_Given request 1_: In the TOGAF meeting report, how many people did Steve Nunn say are certified in TOGAF?
_Given request 2_: Please copy word for word from the TOGAF meeting report, beginning at the words "The presentations are" and stopping after "lot from TOGAF.".
_Given request 3_: Write the next part of the TOGAF meeting report, picking up after its final sentence.

_Selection_:
•••••

The presentations are freely available only to members of The Open Group and event attendees.  For the full agenda, please click here.

In parallel with the Wednesday tracks, The Open Group hosted the third TOGAF® User Group Meeting.  The meeting is a lively, interactive, engaging discussion about TOGAF, an Open Group standard.  Steve Nunn welcomed the group and announced there are almost 58,000 people certified in TOGAF.  It is a very large community with global demand and interest.  The key motivation for offering the meeting is to hear from people who aren’t necessarily ‘living and breathing’ TOGAF. The goal is to share what has worked, hasn’t worked and meet other folks who have learned a lot from TOGAF.

Terry Blevins, Fellow of The Open Group, was the emcee.  The format was an “Oxford Style” debate with Paul Homan, Enterprise Architect, IBM and Chris Armstrong, President, Armstrong Processing Group (APG).  The Proposition Declaration: Business Architecture and Business Architects should be within the business side of an organization. Chris took the ‘pro’ position and Paul was ‘con’.

•••••

_Material provided_:
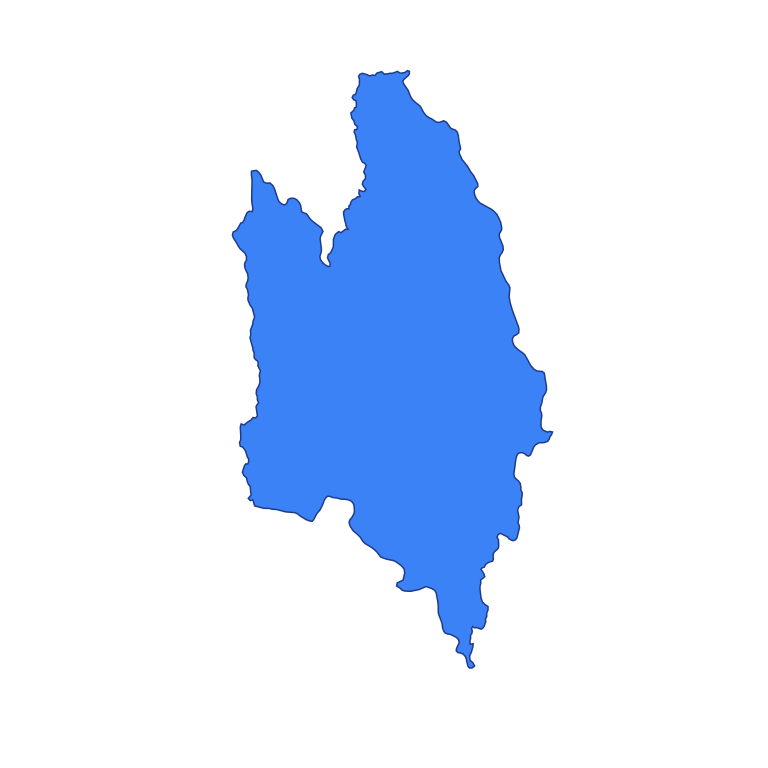 outline of Corinto, Minas Gerais, Brazil, rotated 158°
{"feature_id": "56859067B40902909569794", "entity_name": "Corinto", "entity_type": "district", "adm_level": 2, "iso_a3": "BRA", "parent_name": "Brazil", "parent_adm1": "Minas Gerais", "projection": "equal_earth", "projection_center": [-44.609, -18.312], "detail": "fine", "context": "isolated", "style": "filled", "palette": "blue", "viewbox_px": 768, "rotation_deg": 158, "n_neighbors": 0, "source": "geoboundaries", "source_scale": "gbopen_adm2", "svg_char_len": 6150}
<svg xmlns="http://www.w3.org/2000/svg" viewBox="0 0 768 768"><g transform="rotate(158 384 384)"><path d="M448.0,192.0L445.7,188.9L444.4,186.0L442.2,184.2L436.9,181.8L428.6,180.3L420.7,180.4L416.5,176.6L414.3,173.8L413.9,170.6L415.5,162.7L416.8,158.0L419.2,152.1L419.6,149.6L419.8,140.8L421.1,135.4L421.2,132.6L420.6,130.3L418.5,128.3L416.2,126.9L412.1,122.4L410.6,119.0L411.3,115.8L415.7,111.8L417.0,109.6L416.1,107.3L413.8,105.9L411.7,103.8L410.7,100.9L410.7,97.9L411.3,95.5L411.9,90.5L411.0,88.6L408.6,87.7L405.6,88.6L406.1,92.5L407.7,95.7L406.4,99.9L403.6,102.4L400.3,106.7L398.6,109.7L401.7,110.5L400.4,113.8L398.8,116.0L398.0,118.5L396.1,119.7L394.8,121.6L394.3,124.7L392.6,125.9L391.5,124.1L389.6,123.6L385.8,120.3L384.0,120.6L382.1,121.6L380.3,123.6L378.7,125.6L377.9,128.2L375.9,129.8L374.6,133.1L372.2,135.5L370.9,138.7L373.2,142.1L374.4,145.2L374.2,149.1L371.9,157.8L370.7,160.6L368.8,163.1L367.8,166.2L365.5,166.6L362.7,167.7L362.5,171.1L363.5,175.9L361.8,176.8L359.6,176.6L357.6,178.5L355.4,179.2L352.3,179.5L349.8,179.0L348.3,180.4L347.4,183.4L345.5,186.6L340.1,188.6L338.4,190.6L336.3,196.4L336.5,199.9L334.3,201.7L332.1,202.0L326.8,196.0L326.1,193.6L324.8,192.0L323.1,190.4L320.6,190.2L318.5,191.4L312.2,200.0L311.6,202.6L311.8,204.9L308.7,210.0L307.3,217.2L304.9,219.7L301.7,220.5L299.8,225.5L297.4,229.4L296.6,231.5L296.8,234.6L295.8,236.9L294.9,240.7L295.7,243.9L297.0,246.2L297.9,248.8L297.3,251.9L289.5,265.6L287.4,268.1L285.4,269.4L283.3,269.2L281.0,268.2L279.5,266.4L278.5,264.2L276.9,263.0L274.7,263.4L268.7,269.5L266.5,270.8L262.1,271.4L257.7,269.7L253.7,269.5L251.4,271.0L249.9,272.9L247.8,274.2L245.7,276.3L247.9,277.9L249.9,278.0L251.9,279.5L254.0,282.0L254.5,285.3L252.3,290.8L249.7,295.2L248.9,297.9L248.9,301.1L247.8,303.8L244.8,307.2L242.2,311.5L240.8,313.0L237.3,315.5L235.4,317.9L234.3,320.9L231.3,334.1L232.7,336.4L237.0,338.5L239.2,341.1L241.0,346.0L242.4,357.8L243.5,360.5L246.5,365.1L248.6,369.4L249.1,372.1L249.0,374.9L248.0,377.9L245.5,379.9L242.5,380.1L239.9,381.0L238.4,384.0L237.9,386.4L237.4,404.1L236.6,412.2L235.2,418.2L231.2,426.0L231.2,429.1L232.3,433.0L232.6,436.7L233.1,445.4L231.5,453.4L229.8,458.0L227.7,460.1L225.4,461.5L223.1,463.8L222.0,467.5L222.0,477.0L221.0,479.8L217.4,482.7L216.4,484.5L215.3,489.9L215.4,495.4L215.8,499.1L217.0,502.1L218.6,505.3L227.1,515.7L228.1,518.0L228.9,520.8L229.1,524.6L228.7,527.5L227.9,529.6L225.9,531.0L223.0,531.9L222.1,534.7L222.7,543.0L224.2,548.6L225.0,554.6L227.5,562.8L227.8,569.1L227.1,571.7L224.9,573.2L223.6,580.7L222.0,586.6L221.7,589.9L222.6,592.6L226.2,595.9L228.0,603.3L230.0,605.7L234.6,605.8L237.2,607.1L240.4,611.8L242.8,614.5L244.6,617.5L245.5,620.6L246.3,627.9L249.4,633.4L251.1,637.2L251.7,640.5L251.6,647.0L253.3,654.8L253.2,657.7L251.5,658.9L246.2,660.8L244.4,662.0L243.3,664.3L244.8,665.8L247.8,665.0L250.5,665.5L252.5,666.1L254.4,668.8L259.8,668.9L261.8,669.8L264.8,670.3L267.8,671.4L269.1,674.5L274.4,674.9L276.6,673.4L279.1,674.9L281.8,674.9L283.9,677.2L287.5,680.1L290.1,680.3L292.3,678.8L292.6,675.6L294.9,670.4L298.6,667.6L300.4,664.7L302.2,663.2L304.3,663.3L306.2,661.5L305.7,659.1L303.8,656.9L304.9,653.6L306.2,651.0L308.0,651.0L309.2,649.2L313.2,647.7L314.2,642.6L313.3,639.2L313.8,635.6L312.2,632.6L313.9,630.1L315.9,630.8L317.4,628.7L317.1,626.4L318.1,620.9L318.2,618.1L319.2,616.1L320.6,614.2L320.7,608.1L321.3,601.2L320.8,597.7L319.1,595.7L318.8,593.0L323.4,588.2L323.0,584.5L324.2,581.5L327.3,579.9L329.3,577.3L328.8,574.4L327.8,571.3L330.2,569.9L332.9,571.4L334.2,573.2L335.9,570.1L335.9,566.8L338.4,567.5L341.2,566.6L344.4,566.5L346.9,564.7L348.1,562.8L349.8,562.3L351.0,559.6L352.7,560.5L355.1,560.0L357.0,558.7L357.9,556.3L359.2,549.6L359.4,546.8L360.0,544.7L359.4,540.9L361.8,541.9L367.1,540.4L369.0,542.3L373.2,540.9L376.6,537.2L379.7,530.0L383.2,526.6L385.1,525.4L387.2,524.8L389.1,522.2L388.8,515.8L390.2,513.4L392.1,514.1L393.9,516.5L395.6,519.9L396.3,523.5L395.6,526.4L392.6,530.2L391.6,532.2L388.8,542.7L387.4,544.8L383.4,548.3L383.8,552.5L389.2,561.5L390.5,564.3L392.1,570.9L394.1,572.5L395.8,574.5L394.4,581.0L394.5,583.6L395.8,587.4L397.7,589.7L400.5,591.1L403.8,591.0L405.8,588.6L407.4,587.5L409.3,587.4L411.5,589.3L413.0,592.5L413.2,595.0L412.4,605.8L412.7,609.5L414.5,613.2L417.8,614.2L419.9,616.5L419.9,623.8L420.8,627.1L422.3,629.9L427.1,631.0L428.5,628.0L430.0,622.4L437.3,605.3L438.2,602.8L440.0,595.5L441.5,593.2L444.1,594.6L446.6,594.3L450.4,590.7L452.5,588.2L454.8,586.6L456.5,586.9L461.8,582.6L464.0,581.6L466.9,581.4L468.8,578.8L468.9,575.6L467.7,569.1L467.4,566.2L466.8,563.4L463.8,557.0L463.8,553.6L465.3,550.1L467.1,549.0L468.4,547.3L469.2,545.1L469.5,542.5L469.2,536.8L470.3,533.1L472.0,530.4L473.9,528.7L475.6,526.0L475.2,522.8L476.3,517.1L477.7,515.2L478.7,512.8L478.6,507.1L477.7,503.7L478.9,494.4L481.4,491.9L483.4,488.5L487.6,483.9L489.2,479.4L491.0,476.9L492.1,466.8L492.8,464.2L492.7,461.6L494.5,457.3L494.1,454.9L492.8,453.0L492.6,450.7L494.1,448.4L493.7,442.3L495.2,440.7L496.6,438.2L497.4,434.6L498.6,431.8L500.6,429.4L504.3,426.4L506.0,423.2L506.3,419.4L507.4,416.7L507.3,413.5L509.1,412.6L511.1,411.0L513.4,401.7L515.7,400.7L518.1,402.0L520.5,400.5L525.0,399.7L529.0,398.4L531.4,400.5L533.4,397.9L536.6,388.5L537.9,385.8L539.9,383.8L540.6,380.1L538.8,378.7L537.9,376.0L537.5,373.4L538.0,368.0L537.7,364.9L538.8,362.4L540.3,360.9L542.3,361.7L544.0,360.5L548.3,355.3L548.2,351.7L546.7,348.5L547.3,344.8L547.3,341.6L546.5,339.1L548.9,330.7L552.7,328.9L551.7,326.0L549.0,325.6L549.6,319.4L541.9,313.7L537.3,311.8L534.8,309.9L530.5,307.8L523.1,302.3L514.8,298.1L512.7,295.9L511.2,293.1L507.0,287.4L503.6,284.4L501.9,283.6L499.9,284.7L494.8,289.0L490.5,291.2L486.3,294.9L482.7,298.8L480.6,300.4L478.0,301.0L476.1,300.0L474.4,298.2L469.7,295.5L467.4,293.6L463.3,291.7L460.5,290.0L458.2,287.7L457.2,284.6L457.5,281.8L459.3,276.6L460.8,274.7L464.0,272.1L466.2,271.1L468.0,269.2L468.6,267.0L468.6,264.5L467.6,259.5L464.7,254.0L463.4,250.8L462.5,245.8L461.4,243.3L456.6,236.9L454.8,233.8L453.5,230.7L451.8,224.7L447.1,220.5L441.6,216.9L439.5,214.8L436.4,209.8L435.2,207.0L434.7,204.4L435.5,201.2L439.8,195.0L446.2,194.7L448.0,192.0Z" fill="#3b82f6" stroke="#1e3a8a" stroke-width="1.5"/></g></svg>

•••••

_Final result 1_: Almost 58,000

_Final result 2_:
The presentations are freely available only to members of The Open Group and event attendees.  For the full agenda, please click here.

In parallel with the Wednesday tracks, The Open Group hosted the third TOGAF® User Group Meeting.  The meeting is a lively, interactive, engaging discussion about TOGAF, an Open Group standard.  Steve Nunn welcomed the group and announced there are almost 58,000 people certified in TOGAF.  It is a very large community with global demand and interest.  The key motivation for offering the meeting is to hear from people who aren’t necessarily ‘living and breathing’ TOGAF. The goal is to share what has worked, hasn’t worked and meet other folks who have learned a lot from TOGAF.

_Final result 3_:
Chris believes there is no misalignment with Business and IT; business got exactly what they wanted.  Paul queried where do the Business Architectures live within the organization? BA is a business-wide asset.  There is a need to do all that in one place.

Following the debate, there was an open floor with audience questions and challenges. Questions and answers covered strategy in Architecture and role of the Architect.

The meeting also featured an ‘Ask the Experts’ panel with Chris Forde; Jason Uppal, Chief Architect, QRS; Bill Estrem, TOGAF Trainer, Metaplexity Associates; Len Fehskens, Chief Editor, Journal of Enterprise Architecture, along with Chris Armstrong and Paul.

Organizations in attendance included BMC Software, City of Austin, Texas Dept. of Transportation, General Motors, Texas Mutual Insurance, HPE, IBM.

A more detailed blog of the TOGAF User Group meeting will be forthcoming.

A special ‘thank you’ to all of our sponsors and exhibitors:  avolution, BiZZdesign, Good e-Learning, Hewlett Packard Enterprise, AEA, Orbus Software, Van Haren Publishing

@the opengroup #ogAUS

Hope to see you at The Open Group Paris 2016! #ogPARIS

By Loren K. BaynesLoren K. Baynes, Director, Global Marketing Communications, joined The Open Group in 2013 and spearheads corporate marketing initiatives, primarily the website, blog, media relations and social media. Loren has over 20 years experience in brand marketing and public relations and, prior to The Open Group, was with The Walt Disney Company for over 10 years. Loren holds a Bachelor of Business Administration from Texas A&M University. She is based in the US.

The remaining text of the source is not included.